Pelukan Shuusei mengerat seolah-olah bertekad, akan ia susun lagi Touson yang berpecahan ini–terus Shuusei rakit yang walaupun setiap kali selesai, Touson berhamburan lagi, jari-jari Shuusei pasti setia. Habisnya Touson tidak bersalah. Karena penyakit aneh tersebut bukanlah sesuatu yang mesti Touson terima, makanya Shuusei rela tidak pernah pulang menuju kebahagiaan yang hakiki.

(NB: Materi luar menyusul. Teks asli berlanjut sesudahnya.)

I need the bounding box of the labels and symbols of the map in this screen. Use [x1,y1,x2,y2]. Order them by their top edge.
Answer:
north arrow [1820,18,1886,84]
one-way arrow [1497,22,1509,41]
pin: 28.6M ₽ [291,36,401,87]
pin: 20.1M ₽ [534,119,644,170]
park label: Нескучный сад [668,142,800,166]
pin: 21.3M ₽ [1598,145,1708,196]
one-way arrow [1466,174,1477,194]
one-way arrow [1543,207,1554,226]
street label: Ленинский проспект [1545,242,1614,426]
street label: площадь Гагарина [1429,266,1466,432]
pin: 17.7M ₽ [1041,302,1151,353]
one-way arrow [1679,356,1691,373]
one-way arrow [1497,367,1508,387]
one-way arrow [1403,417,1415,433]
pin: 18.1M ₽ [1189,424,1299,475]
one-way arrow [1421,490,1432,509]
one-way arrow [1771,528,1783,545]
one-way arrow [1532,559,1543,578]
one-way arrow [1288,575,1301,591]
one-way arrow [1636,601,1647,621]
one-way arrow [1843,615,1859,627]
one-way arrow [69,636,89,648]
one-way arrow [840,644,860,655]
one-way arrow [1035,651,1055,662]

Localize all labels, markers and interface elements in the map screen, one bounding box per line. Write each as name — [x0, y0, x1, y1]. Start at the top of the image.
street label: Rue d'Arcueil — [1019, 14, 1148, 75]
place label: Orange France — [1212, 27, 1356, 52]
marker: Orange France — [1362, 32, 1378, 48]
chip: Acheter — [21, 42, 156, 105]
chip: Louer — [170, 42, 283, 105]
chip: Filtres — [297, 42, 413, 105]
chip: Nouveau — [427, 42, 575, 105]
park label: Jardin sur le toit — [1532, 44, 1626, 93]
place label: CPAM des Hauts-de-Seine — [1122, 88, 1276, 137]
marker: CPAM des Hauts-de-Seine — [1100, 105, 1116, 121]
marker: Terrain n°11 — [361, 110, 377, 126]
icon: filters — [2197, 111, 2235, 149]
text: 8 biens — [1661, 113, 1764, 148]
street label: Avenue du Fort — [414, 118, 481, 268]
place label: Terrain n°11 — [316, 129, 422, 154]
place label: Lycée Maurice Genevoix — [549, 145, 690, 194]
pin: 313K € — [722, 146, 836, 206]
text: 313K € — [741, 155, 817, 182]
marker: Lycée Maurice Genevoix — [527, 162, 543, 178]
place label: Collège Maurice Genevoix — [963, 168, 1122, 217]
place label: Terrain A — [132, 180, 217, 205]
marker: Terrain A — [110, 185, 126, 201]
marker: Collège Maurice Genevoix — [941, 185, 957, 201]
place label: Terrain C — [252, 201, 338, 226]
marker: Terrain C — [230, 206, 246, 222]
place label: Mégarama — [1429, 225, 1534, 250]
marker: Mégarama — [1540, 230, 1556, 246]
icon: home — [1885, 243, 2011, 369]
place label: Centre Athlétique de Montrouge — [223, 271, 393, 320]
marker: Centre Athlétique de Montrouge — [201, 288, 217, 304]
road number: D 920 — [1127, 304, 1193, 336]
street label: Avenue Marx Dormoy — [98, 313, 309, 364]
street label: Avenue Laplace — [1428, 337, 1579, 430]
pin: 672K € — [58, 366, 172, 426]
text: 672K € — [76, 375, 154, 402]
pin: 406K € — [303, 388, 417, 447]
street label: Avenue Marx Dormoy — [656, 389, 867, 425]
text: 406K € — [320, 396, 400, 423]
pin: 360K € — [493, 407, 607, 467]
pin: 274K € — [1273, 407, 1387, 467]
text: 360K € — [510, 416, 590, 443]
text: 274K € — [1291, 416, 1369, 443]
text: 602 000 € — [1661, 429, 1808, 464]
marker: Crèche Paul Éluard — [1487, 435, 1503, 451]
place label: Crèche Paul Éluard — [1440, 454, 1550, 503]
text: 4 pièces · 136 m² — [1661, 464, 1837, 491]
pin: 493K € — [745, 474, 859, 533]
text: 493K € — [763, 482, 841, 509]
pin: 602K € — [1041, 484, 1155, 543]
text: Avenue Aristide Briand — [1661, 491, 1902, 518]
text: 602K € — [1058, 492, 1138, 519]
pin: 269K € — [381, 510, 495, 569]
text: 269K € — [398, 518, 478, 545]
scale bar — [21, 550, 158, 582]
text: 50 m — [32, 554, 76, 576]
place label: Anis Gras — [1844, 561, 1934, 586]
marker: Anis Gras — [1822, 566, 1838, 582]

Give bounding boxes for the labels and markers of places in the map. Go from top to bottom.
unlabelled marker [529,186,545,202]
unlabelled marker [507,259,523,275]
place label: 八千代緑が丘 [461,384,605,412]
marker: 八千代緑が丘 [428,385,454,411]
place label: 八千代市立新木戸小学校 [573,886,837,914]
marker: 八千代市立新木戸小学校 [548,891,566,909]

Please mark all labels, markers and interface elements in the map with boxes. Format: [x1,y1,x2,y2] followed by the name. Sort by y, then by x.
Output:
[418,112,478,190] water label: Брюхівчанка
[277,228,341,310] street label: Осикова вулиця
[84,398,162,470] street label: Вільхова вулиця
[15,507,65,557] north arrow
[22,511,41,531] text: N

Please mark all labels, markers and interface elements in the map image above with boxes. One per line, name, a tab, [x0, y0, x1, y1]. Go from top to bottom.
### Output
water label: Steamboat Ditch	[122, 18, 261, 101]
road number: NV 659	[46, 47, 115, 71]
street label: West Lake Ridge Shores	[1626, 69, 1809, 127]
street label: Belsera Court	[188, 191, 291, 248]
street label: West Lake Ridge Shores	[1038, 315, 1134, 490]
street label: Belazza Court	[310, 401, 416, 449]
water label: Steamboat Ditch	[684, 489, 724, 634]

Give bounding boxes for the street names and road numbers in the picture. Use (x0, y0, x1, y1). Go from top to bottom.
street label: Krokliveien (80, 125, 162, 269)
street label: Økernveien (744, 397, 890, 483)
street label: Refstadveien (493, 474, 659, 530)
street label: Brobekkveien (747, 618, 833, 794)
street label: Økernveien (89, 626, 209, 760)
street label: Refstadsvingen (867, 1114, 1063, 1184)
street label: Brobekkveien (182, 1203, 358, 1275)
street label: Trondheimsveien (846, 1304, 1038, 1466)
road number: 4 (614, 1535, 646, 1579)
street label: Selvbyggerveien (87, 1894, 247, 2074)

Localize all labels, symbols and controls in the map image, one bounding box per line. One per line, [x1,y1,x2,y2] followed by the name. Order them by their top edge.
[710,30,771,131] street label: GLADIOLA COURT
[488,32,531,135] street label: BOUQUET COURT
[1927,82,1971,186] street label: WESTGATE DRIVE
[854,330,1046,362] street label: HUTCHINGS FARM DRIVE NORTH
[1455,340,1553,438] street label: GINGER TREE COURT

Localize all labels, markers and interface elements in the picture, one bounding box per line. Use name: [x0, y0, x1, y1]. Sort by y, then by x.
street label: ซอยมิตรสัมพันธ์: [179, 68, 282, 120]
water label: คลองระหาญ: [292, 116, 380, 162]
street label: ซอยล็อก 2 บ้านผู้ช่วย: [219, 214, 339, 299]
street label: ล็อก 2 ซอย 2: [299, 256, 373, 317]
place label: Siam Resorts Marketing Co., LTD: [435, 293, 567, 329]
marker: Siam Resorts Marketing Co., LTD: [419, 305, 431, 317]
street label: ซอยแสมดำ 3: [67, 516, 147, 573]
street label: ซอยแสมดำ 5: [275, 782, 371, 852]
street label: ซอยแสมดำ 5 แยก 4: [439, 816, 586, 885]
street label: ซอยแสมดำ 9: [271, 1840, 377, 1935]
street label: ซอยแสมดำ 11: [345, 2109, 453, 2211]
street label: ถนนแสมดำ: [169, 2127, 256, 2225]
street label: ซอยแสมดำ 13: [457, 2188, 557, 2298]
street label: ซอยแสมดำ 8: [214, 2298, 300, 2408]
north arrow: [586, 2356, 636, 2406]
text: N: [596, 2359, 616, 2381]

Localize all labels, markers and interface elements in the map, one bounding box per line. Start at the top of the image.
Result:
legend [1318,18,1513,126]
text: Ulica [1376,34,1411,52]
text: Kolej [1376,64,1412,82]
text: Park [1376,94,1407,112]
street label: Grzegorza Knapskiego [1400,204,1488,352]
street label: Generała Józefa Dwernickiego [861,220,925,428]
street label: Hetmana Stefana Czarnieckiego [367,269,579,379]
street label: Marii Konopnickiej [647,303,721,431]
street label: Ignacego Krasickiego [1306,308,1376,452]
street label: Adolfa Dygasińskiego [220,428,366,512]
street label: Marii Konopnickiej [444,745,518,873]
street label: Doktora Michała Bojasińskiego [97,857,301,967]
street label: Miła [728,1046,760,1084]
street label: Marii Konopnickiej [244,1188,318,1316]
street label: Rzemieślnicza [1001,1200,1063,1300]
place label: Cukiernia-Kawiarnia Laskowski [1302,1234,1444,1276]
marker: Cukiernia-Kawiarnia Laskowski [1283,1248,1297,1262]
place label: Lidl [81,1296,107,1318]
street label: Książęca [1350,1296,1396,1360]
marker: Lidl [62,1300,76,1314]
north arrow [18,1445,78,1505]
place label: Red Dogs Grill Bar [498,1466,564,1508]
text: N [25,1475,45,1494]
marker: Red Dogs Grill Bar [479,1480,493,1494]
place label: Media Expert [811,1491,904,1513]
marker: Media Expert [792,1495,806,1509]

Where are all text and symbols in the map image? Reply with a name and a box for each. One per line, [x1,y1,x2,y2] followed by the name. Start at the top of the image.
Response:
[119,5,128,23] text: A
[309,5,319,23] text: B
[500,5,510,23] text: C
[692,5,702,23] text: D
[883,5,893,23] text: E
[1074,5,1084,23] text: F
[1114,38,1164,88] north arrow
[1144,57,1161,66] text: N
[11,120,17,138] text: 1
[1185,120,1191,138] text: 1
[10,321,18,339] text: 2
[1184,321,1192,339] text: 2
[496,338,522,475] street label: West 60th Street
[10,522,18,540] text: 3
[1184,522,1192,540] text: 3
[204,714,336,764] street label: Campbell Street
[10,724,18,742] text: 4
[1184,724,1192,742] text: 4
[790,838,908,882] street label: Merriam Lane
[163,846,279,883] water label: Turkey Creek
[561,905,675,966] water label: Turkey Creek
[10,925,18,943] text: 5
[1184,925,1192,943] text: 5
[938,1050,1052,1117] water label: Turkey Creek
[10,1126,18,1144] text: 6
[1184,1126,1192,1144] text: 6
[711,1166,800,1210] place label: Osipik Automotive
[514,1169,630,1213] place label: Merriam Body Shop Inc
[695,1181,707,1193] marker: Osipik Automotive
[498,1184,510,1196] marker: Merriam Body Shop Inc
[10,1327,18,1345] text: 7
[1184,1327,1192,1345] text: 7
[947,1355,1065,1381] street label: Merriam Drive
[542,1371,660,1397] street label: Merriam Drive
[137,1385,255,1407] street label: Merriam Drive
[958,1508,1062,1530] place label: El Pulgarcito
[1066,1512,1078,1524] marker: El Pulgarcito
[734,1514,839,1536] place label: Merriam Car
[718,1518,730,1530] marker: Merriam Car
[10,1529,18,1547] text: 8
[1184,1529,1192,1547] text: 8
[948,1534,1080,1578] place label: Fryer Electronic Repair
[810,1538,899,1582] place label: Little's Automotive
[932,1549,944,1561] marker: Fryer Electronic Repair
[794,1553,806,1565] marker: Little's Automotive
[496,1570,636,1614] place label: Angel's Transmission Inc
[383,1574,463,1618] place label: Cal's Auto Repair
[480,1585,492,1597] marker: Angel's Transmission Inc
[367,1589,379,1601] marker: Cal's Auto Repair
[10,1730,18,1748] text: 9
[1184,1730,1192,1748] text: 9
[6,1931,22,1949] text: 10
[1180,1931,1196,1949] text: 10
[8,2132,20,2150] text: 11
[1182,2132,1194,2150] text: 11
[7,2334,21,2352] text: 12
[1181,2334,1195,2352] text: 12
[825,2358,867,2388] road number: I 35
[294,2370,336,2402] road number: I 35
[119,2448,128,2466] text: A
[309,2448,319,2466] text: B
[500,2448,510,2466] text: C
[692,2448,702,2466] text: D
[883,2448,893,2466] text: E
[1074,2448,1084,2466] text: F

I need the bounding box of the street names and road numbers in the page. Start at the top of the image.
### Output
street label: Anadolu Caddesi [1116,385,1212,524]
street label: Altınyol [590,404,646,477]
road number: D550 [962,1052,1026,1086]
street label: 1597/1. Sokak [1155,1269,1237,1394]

"Tokuda Shuusei. Kau tidak perlu mengingat aku selalu mencintaimu, karena aku akan terus melakukannya sampai kapan pun."
Sebagai representasi jiwa penulis di masa lalu, mereka abadi. Kendatipun shinshokusha membunuh Shuusei di dalam buku, ataupun Touson, sang alkemis pasti bisa memanggil lagi. Namun, semenjak serangan shinshokusha entah bagaimana berhasil merusak ingatan Touson, tentu saja Shuusei tak pernah membiarkan Touson delving. Bahkan diam-diam Shuusei pun merasa takut untuk dirinya sendiri.
"Shuusei. Maaf mengganggumu tengah malam begini, tetapi ada buku yang harus kita jernihkan."
Tanda tanya Touson layangkan pada Tayama Katai yang tanpa mengetuk, membuka pintu kamar Touson begitu saja. Shuusei beranjak dari tepi kasur. Tangannya gemetar, dingin, tetapi ia tetap tersenyum hangat kepada Touson yang tidak kunjung memahami apa-apa.
"Tunggu aku, Shimazaki. Setidaknya tolong ingatlah satu hal untuk hari ini saja, aku pasti kembali dan kita bersenang-senang."
Benar. Shuusei tidak boleh mati, atau ia akan melupakan yang terjadi pada Touson ketika dipanggil lagi. Batu alkemis sudah mulai mencapai batasnya, usai sekian dekade mereka memerangi shinshokusha. Kenangan yang telah dilalui di perpustakaan takkan pernah diingat, sebanyak apa pun diceritakan. Makanya Shuusei tak boleh kalah, bukan?
Tamat.
A/N: Aku langsung bikin ini abis selesai kerjain komisi, sebenarnya. Kisaran hari kamis, tapi baru kupublish sekarang karena merasa kurang sreg. Padahal enggak terlalu cepat atau lambat. Mau bikin panjang2 juga, entar bukan drabble lagi. Ide fic ini terinspirasi dari status temen. Fic dengan ingatan tiap hari riset juga aku pernah bikin sih di BSD, makanya di BTA ini masih baru idenya wkwkw.
Semoga kalian enjoy sama fic-nya~ maaf deh kalo enggak berasa angst.